_Written task_:
Can you give back the whole listing below, word for word, every line included?

_Quiz items based on charts_:
● ● ● ● ● ● ●
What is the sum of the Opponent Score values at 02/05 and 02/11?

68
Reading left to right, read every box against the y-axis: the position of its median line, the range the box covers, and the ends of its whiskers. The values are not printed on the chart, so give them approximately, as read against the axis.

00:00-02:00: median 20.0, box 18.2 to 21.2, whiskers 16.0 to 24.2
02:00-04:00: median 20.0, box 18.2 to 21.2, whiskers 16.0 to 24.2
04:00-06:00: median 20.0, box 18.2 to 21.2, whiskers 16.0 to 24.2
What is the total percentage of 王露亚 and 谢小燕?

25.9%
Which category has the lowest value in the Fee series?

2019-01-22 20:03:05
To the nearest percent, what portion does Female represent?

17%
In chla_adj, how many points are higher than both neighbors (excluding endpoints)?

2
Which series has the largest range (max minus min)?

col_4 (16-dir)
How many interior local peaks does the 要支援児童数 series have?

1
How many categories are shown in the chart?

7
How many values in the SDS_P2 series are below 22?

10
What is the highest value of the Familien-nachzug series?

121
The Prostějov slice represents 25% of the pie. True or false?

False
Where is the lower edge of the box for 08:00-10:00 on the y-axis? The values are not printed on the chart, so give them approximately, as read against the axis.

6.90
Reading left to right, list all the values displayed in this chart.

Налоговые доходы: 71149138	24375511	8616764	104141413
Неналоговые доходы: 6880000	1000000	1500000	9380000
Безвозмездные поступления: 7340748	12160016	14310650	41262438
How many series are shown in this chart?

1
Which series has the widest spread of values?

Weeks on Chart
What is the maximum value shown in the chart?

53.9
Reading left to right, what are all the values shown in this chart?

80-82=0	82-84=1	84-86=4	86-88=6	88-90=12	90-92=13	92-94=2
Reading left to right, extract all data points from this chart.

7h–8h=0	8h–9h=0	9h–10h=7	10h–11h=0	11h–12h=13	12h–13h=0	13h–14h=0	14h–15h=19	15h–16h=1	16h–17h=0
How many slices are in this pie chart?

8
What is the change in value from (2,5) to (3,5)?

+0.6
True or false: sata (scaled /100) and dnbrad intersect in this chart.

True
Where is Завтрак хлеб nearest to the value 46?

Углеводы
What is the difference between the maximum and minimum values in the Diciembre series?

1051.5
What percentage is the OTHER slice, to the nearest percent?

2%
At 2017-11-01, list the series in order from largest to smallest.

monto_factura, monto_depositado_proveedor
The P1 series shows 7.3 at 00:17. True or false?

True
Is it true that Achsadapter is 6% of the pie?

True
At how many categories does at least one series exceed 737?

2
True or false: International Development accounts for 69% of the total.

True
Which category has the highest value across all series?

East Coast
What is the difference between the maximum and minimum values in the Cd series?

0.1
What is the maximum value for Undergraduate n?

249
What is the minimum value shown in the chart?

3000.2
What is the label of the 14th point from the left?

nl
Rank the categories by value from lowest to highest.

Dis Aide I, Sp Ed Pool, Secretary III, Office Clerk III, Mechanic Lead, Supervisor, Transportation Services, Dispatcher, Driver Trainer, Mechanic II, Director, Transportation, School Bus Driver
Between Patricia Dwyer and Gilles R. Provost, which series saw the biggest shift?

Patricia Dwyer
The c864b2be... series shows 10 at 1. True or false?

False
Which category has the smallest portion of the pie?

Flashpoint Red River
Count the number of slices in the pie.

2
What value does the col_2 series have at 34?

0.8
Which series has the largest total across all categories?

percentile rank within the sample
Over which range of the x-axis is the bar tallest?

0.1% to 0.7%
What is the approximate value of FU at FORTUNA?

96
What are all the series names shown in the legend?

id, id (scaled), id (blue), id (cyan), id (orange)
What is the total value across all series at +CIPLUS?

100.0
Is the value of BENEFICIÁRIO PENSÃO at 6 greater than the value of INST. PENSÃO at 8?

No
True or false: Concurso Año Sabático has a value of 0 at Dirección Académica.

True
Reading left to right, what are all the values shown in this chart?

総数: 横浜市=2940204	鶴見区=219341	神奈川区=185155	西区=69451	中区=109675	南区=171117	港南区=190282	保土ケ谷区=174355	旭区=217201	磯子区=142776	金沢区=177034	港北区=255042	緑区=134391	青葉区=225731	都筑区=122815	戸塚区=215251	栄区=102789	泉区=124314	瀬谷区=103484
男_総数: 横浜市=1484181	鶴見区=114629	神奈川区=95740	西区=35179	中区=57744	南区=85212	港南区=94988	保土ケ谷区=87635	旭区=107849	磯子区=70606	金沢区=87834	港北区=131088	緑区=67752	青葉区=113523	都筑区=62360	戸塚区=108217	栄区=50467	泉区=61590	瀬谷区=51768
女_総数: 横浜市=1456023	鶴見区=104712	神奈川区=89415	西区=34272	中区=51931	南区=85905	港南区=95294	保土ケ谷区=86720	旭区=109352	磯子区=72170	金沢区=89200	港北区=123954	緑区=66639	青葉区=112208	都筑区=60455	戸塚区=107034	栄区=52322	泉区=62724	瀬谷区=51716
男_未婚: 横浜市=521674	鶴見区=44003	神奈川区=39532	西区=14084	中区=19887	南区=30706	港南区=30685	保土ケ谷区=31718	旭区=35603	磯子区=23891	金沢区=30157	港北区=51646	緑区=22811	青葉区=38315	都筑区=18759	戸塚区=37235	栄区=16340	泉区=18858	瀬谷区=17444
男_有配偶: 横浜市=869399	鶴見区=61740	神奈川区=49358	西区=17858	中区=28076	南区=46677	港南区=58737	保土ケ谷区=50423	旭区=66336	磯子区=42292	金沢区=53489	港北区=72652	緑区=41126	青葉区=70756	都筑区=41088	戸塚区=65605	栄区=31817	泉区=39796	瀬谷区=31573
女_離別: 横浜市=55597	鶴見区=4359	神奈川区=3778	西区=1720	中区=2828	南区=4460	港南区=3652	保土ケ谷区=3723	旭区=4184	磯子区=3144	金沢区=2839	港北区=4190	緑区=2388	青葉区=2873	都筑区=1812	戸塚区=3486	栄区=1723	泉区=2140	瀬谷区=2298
● ● ● ● ● ● ●
_Task solution_:
What is the sum of the Opponent Score values at 02/05 and 02/11?

68
Reading left to right, read every box against the y-axis: the position of its median line, the range the box covers, and the ends of its whiskers. The values are not printed on the chart, so give them approximately, as read against the axis.

00:00-02:00: median 20.0, box 18.2 to 21.2, whiskers 16.0 to 24.2
02:00-04:00: median 20.0, box 18.2 to 21.2, whiskers 16.0 to 24.2
04:00-06:00: median 20.0, box 18.2 to 21.2, whiskers 16.0 to 24.2
What is the total percentage of 王露亚 and 谢小燕?

25.9%
Which category has the lowest value in the Fee series?

2019-01-22 20:03:05
To the nearest percent, what portion does Female represent?

17%
In chla_adj, how many points are higher than both neighbors (excluding endpoints)?

2
Which series has the largest range (max minus min)?

col_4 (16-dir)
How many interior local peaks does the 要支援児童数 series have?

1
How many categories are shown in the chart?

7
How many values in the SDS_P2 series are below 22?

10
What is the highest value of the Familien-nachzug series?

121
The Prostějov slice represents 25% of the pie. True or false?

False
Where is the lower edge of the box for 08:00-10:00 on the y-axis? The values are not printed on the chart, so give them approximately, as read against the axis.

6.90
Reading left to right, list all the values displayed in this chart.

Налоговые доходы: 71149138	24375511	8616764	104141413
Неналоговые доходы: 6880000	1000000	1500000	9380000
Безвозмездные поступления: 7340748	12160016	14310650	41262438
How many series are shown in this chart?

1
Which series has the widest spread of values?

Weeks on Chart
What is the maximum value shown in the chart?

53.9
Reading left to right, what are all the values shown in this chart?

80-82=0	82-84=1	84-86=4	86-88=6	88-90=12	90-92=13	92-94=2
Reading left to right, extract all data points from this chart.

7h–8h=0	8h–9h=0	9h–10h=7	10h–11h=0	11h–12h=13	12h–13h=0	13h–14h=0	14h–15h=19	15h–16h=1	16h–17h=0
How many slices are in this pie chart?

8
What is the change in value from (2,5) to (3,5)?

+0.6
True or false: sata (scaled /100) and dnbrad intersect in this chart.

True
Where is Завтрак хлеб nearest to the value 46?

Углеводы
What is the difference between the maximum and minimum values in the Diciembre series?

1051.5
What percentage is the OTHER slice, to the nearest percent?

2%
At 2017-11-01, list the series in order from largest to smallest.

monto_factura, monto_depositado_proveedor
The P1 series shows 7.3 at 00:17. True or false?

True
Is it true that Achsadapter is 6% of the pie?

True
At how many categories does at least one series exceed 737?

2
True or false: International Development accounts for 69% of the total.

True
Which category has the highest value across all series?

East Coast
What is the difference between the maximum and minimum values in the Cd series?

0.1
What is the maximum value for Undergraduate n?

249
What is the minimum value shown in the chart?

3000.2
What is the label of the 14th point from the left?

nl
Rank the categories by value from lowest to highest.

Dis Aide I, Sp Ed Pool, Secretary III, Office Clerk III, Mechanic Lead, Supervisor, Transportation Services, Dispatcher, Driver Trainer, Mechanic II, Director, Transportation, School Bus Driver
Between Patricia Dwyer and Gilles R. Provost, which series saw the biggest shift?

Patricia Dwyer
The c864b2be... series shows 10 at 1. True or false?

False
Which category has the smallest portion of the pie?

Flashpoint Red River
Count the number of slices in the pie.

2
What value does the col_2 series have at 34?

0.8
Which series has the largest total across all categories?

percentile rank within the sample
Over which range of the x-axis is the bar tallest?

0.1% to 0.7%
What is the approximate value of FU at FORTUNA?

96
What are all the series names shown in the legend?

id, id (scaled), id (blue), id (cyan), id (orange)
What is the total value across all series at +CIPLUS?

100.0
Is the value of BENEFICIÁRIO PENSÃO at 6 greater than the value of INST. PENSÃO at 8?

No
True or false: Concurso Año Sabático has a value of 0 at Dirección Académica.

True
Reading left to right, what are all the values shown in this chart?

総数: 横浜市=2940204	鶴見区=219341	神奈川区=185155	西区=69451	中区=109675	南区=171117	港南区=190282	保土ケ谷区=174355	旭区=217201	磯子区=142776	金沢区=177034	港北区=255042	緑区=134391	青葉区=225731	都筑区=122815	戸塚区=215251	栄区=102789	泉区=124314	瀬谷区=103484
男_総数: 横浜市=1484181	鶴見区=114629	神奈川区=95740	西区=35179	中区=57744	南区=85212	港南区=94988	保土ケ谷区=87635	旭区=107849	磯子区=70606	金沢区=87834	港北区=131088	緑区=67752	青葉区=113523	都筑区=62360	戸塚区=108217	栄区=50467	泉区=61590	瀬谷区=51768
女_総数: 横浜市=1456023	鶴見区=104712	神奈川区=89415	西区=34272	中区=51931	南区=85905	港南区=95294	保土ケ谷区=86720	旭区=109352	磯子区=72170	金沢区=89200	港北区=123954	緑区=66639	青葉区=112208	都筑区=60455	戸塚区=107034	栄区=52322	泉区=62724	瀬谷区=51716
男_未婚: 横浜市=521674	鶴見区=44003	神奈川区=39532	西区=14084	中区=19887	南区=30706	港南区=30685	保土ケ谷区=31718	旭区=35603	磯子区=23891	金沢区=30157	港北区=51646	緑区=22811	青葉区=38315	都筑区=18759	戸塚区=37235	栄区=16340	泉区=18858	瀬谷区=17444
男_有配偶: 横浜市=869399	鶴見区=61740	神奈川区=49358	西区=17858	中区=28076	南区=46677	港南区=58737	保土ケ谷区=50423	旭区=66336	磯子区=42292	金沢区=53489	港北区=72652	緑区=41126	青葉区=70756	都筑区=41088	戸塚区=65605	栄区=31817	泉区=39796	瀬谷区=31573
女_離別: 横浜市=55597	鶴見区=4359	神奈川区=3778	西区=1720	中区=2828	南区=4460	港南区=3652	保土ケ谷区=3723	旭区=4184	磯子区=3144	金沢区=2839	港北区=4190	緑区=2388	青葉区=2873	都筑区=1812	戸塚区=3486	栄区=1723	泉区=2140	瀬谷区=2298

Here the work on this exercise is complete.